By Ron Fisher
<“Making a cocktail is like having a chemistry set, except very few experiments go bad.”>
This will be the final edition of “Rye on the Rocks”. After more than thirty years living in Rye, my charming wife, Eva, and I have sold our house and will be moving. I have enjoyed writing this column, but it is hard to work for a local newspaper when you are no longer a local. Rye has been a wonderful place to live, and it is hard to leave. But, things happen for a reason and life moves on.
The idea behind this column was, “If you’re going to have a drink, have a good one.” As I depart, I have a few final thoughts.
I got into the cocktail world several years ago, when my daughter, Margaret, took me to a Saturday-afternoon mixology class at a way-cool bar in Chinatown. It wasn’t a Chinese establishment, but a place that was located there — not easy to find and a saloon which doesn’t open until well past my bedtime — except for this class. Over three hours, we squeezed fruits and veggies, mixed and tasted, and really got a feel for what it takes to make a cocktail. Margaret and I rolled out in the middle of the afternoon, feeling no pain, had dim sum, and then went for foot massages. All in all, it was a great day, and for those with young children, something to look forward to when your kids become adults.
More importantly, what I learned from the experience is that it isn’t hard to mix a drink. Some fresh ingredients, a little bit of prep work, and you’re all set. Making a cocktail is like having a chemistry set, except very few experiments go bad. Start with a good recipe, modify it to your taste, and it’s pretty tough to fail.

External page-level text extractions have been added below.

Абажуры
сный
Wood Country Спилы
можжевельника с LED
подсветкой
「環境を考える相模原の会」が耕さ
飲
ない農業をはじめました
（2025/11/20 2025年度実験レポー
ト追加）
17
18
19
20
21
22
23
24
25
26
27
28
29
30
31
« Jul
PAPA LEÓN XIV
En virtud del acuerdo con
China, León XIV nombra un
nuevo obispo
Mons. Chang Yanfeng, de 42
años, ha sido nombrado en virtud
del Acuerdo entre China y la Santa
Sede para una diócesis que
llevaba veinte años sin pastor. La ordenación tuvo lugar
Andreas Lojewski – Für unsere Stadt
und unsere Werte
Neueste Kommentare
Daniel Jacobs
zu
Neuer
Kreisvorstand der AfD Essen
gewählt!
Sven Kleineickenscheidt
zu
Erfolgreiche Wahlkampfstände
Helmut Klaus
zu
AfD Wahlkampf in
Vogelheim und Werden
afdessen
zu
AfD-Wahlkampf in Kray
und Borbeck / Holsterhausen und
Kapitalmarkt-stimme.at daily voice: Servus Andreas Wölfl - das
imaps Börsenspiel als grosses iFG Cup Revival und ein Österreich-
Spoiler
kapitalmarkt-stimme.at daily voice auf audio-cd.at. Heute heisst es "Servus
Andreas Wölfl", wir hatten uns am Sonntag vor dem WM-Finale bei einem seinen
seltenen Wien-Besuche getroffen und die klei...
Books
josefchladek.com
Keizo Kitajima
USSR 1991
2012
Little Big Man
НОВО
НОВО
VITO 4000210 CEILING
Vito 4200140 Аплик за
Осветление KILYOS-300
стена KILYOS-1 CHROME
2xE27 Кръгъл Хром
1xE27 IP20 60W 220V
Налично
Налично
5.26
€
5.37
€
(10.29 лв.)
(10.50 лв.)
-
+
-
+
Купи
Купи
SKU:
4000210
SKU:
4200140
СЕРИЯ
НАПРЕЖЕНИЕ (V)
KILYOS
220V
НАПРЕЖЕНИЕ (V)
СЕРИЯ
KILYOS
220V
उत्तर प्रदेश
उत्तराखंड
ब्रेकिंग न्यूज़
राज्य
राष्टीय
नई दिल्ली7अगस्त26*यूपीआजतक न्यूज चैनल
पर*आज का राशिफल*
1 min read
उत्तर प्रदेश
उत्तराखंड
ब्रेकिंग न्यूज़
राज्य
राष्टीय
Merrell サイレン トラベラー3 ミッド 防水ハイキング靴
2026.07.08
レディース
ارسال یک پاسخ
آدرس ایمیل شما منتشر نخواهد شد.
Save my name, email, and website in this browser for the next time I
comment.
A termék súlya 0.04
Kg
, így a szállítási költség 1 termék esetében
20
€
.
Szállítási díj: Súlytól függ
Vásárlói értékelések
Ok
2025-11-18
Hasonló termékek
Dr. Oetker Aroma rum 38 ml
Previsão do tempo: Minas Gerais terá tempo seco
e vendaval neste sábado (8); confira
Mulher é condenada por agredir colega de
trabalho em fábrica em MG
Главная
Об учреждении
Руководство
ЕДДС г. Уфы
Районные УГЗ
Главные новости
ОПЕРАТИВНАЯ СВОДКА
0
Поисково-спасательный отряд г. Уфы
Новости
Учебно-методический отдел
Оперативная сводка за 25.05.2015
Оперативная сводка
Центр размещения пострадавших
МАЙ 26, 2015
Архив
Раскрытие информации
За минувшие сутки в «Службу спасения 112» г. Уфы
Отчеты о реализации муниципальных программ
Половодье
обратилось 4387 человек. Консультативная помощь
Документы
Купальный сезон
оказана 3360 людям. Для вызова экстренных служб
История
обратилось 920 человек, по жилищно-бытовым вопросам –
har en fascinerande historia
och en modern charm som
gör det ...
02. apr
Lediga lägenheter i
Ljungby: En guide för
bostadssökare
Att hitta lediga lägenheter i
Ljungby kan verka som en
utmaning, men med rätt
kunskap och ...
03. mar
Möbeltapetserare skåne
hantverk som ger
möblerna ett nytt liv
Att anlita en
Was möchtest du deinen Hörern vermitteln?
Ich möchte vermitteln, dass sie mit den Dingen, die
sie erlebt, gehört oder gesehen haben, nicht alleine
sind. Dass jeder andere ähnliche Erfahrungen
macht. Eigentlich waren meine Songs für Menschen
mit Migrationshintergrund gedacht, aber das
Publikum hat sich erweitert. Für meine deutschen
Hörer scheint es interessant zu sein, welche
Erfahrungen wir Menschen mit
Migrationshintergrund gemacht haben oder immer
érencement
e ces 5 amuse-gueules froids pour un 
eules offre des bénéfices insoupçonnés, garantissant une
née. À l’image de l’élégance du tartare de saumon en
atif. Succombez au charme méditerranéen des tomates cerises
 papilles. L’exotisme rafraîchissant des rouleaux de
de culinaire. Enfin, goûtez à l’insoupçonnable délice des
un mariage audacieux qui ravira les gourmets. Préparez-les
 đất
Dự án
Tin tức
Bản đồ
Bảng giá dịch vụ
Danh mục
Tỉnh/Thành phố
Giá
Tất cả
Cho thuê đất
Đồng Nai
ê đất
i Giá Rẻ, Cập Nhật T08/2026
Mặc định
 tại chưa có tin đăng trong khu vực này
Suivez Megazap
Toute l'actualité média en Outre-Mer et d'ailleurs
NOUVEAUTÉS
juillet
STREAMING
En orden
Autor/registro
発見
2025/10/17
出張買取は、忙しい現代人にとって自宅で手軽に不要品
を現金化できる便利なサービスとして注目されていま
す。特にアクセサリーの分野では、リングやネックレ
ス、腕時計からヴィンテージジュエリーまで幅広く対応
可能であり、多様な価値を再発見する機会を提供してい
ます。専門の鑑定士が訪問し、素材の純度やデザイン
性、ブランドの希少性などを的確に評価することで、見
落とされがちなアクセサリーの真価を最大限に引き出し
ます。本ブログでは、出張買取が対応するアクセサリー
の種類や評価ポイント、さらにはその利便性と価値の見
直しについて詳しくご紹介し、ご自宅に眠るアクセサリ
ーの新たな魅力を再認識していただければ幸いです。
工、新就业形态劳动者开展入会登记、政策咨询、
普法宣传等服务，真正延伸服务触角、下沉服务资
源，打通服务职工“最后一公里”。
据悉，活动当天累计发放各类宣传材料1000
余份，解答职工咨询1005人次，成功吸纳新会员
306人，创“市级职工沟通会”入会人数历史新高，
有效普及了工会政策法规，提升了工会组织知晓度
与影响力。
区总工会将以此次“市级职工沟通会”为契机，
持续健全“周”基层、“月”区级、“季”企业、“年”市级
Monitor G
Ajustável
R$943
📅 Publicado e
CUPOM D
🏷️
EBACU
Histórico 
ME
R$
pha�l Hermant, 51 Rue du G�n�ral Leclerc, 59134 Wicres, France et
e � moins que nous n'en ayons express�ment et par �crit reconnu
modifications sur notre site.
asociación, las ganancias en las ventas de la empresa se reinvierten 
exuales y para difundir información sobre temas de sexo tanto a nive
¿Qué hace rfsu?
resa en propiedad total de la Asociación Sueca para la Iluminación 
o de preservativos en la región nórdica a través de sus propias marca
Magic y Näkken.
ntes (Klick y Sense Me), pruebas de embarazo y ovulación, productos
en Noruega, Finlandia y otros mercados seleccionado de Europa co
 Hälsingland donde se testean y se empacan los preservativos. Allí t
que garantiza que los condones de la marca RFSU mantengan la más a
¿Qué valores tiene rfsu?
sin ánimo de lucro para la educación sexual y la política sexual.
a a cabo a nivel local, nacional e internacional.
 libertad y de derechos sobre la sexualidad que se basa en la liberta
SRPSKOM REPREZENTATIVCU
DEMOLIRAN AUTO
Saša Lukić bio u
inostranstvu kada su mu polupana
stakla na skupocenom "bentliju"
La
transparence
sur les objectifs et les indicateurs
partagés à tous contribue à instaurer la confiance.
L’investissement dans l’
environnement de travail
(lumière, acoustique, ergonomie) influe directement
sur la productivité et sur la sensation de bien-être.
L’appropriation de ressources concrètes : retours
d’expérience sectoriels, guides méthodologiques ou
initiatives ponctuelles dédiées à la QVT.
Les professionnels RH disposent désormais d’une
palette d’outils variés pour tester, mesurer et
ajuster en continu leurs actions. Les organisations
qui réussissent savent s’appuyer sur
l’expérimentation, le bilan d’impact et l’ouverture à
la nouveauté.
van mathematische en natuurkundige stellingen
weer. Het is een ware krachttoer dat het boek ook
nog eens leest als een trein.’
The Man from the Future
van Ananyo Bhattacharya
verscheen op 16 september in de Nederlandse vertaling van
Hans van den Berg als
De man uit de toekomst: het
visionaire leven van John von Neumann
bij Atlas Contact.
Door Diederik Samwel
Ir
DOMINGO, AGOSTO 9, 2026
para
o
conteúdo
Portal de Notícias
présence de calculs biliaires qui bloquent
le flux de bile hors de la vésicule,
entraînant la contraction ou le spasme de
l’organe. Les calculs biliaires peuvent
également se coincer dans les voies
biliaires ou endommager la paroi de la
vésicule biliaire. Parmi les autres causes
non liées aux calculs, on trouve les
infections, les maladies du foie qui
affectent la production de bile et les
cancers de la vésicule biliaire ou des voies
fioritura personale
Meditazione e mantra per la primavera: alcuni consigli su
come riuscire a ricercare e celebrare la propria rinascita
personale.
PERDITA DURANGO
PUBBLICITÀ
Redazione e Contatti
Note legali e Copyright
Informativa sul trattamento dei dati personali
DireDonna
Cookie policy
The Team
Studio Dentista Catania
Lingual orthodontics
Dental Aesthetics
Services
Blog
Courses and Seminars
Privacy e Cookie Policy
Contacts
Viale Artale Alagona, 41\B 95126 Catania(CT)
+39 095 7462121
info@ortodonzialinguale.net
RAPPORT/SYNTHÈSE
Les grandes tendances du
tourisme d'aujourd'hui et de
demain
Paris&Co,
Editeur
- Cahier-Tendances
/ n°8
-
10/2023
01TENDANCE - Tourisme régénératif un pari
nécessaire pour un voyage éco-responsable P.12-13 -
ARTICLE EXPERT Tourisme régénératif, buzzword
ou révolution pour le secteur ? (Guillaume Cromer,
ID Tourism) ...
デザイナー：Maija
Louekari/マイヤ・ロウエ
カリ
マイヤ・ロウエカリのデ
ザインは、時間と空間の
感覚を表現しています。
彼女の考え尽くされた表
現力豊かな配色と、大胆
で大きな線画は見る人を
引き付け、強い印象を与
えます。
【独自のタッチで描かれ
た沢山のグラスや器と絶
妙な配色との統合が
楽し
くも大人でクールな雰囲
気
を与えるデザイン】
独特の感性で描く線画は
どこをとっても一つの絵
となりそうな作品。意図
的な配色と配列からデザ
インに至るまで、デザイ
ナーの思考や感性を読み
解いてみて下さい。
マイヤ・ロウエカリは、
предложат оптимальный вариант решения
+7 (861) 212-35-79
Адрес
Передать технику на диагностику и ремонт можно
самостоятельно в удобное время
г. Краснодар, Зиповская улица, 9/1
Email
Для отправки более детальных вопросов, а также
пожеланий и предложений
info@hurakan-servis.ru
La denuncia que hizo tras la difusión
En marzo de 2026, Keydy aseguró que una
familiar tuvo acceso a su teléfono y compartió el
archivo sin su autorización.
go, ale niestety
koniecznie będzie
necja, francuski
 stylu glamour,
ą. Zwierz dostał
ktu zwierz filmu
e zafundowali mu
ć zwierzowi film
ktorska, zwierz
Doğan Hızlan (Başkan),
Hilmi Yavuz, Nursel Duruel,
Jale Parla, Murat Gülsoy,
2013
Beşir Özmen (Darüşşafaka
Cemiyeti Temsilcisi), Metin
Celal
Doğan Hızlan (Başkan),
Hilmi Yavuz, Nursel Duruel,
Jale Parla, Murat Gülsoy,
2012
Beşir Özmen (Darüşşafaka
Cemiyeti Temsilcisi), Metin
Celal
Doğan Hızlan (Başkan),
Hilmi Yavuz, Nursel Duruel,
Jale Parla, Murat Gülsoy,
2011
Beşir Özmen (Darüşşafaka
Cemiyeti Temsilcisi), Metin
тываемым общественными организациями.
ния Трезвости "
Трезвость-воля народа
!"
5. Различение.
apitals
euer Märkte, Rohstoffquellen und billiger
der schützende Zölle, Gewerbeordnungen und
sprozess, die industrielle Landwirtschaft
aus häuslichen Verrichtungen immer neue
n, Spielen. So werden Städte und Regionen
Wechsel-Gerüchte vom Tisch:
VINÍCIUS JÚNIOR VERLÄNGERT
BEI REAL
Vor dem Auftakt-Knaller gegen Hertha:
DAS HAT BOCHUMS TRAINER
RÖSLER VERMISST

If you want to mix cocktails at home, a comprehensive bartender’s guide is worth having, and there are many to choose from. A manual like that is a good resource, as it covers a lot of bases, and makes life so much easier than searching online every time you want to make something special. One other book I would recommend is “3 Ingredient Cocktails” by Robert Simonson (Ten Speed Press), which will give you a list of classics that you can concoct quickly and with a minimum of fuss. The book also throws in a little history that can be interesting to retell.
It’s nice to mix something up for yourself, and it’s also really fun to do it for other people. Having a well-prepared cocktail or two can really round out a dinner party – it’s a treat for your guests as they walk in, and it sets a nice tone for the entire evening. The prep time to get the ingredients together can take as little as fifteen minutes, and most cocktails can be made in advance – you need only stir and pour when it comes time to serve them.
What about when you go out? Signature cocktails have become a staple at most watering holes, and it does show that they care about being creative. Still, I want a bar to have the same standards that I have at home: fresh ingredients, few sweeteners, drinks mixed to order. A good indication is a bowl of citrus and bottles of juices. I also like to see a rack of ‘potions’ – the various bitters and mixtures used in cocktails, lined up on the bar. If all of the mixes are coming from the rail beneath the bar, I start to worry.
It’s OK to be particular about what you’re drinking. People think nothing of asking whether there is cream in the soup, how the fish is prepared, or if they can have green beans instead of asparagus. Why not be as discerning with a cocktail? Ask if the ingredients are fresh. If they are using Rose’s Lime Juice (which is more high-fructose sweetener than it is lime), tell them you don’t want it. Given what you pay for a cocktail at most restaurants, you deserve the same quality with your drink as you expect with your meal.
And lastly, thirty years living in Rye. We raised a family, lived in two great neighborhoods, made a ton of friends (who will keep us on the invitee list, we hope), and became part of a very nice community. We leave on a high note.
To warm houses and happy children. Cheers to all.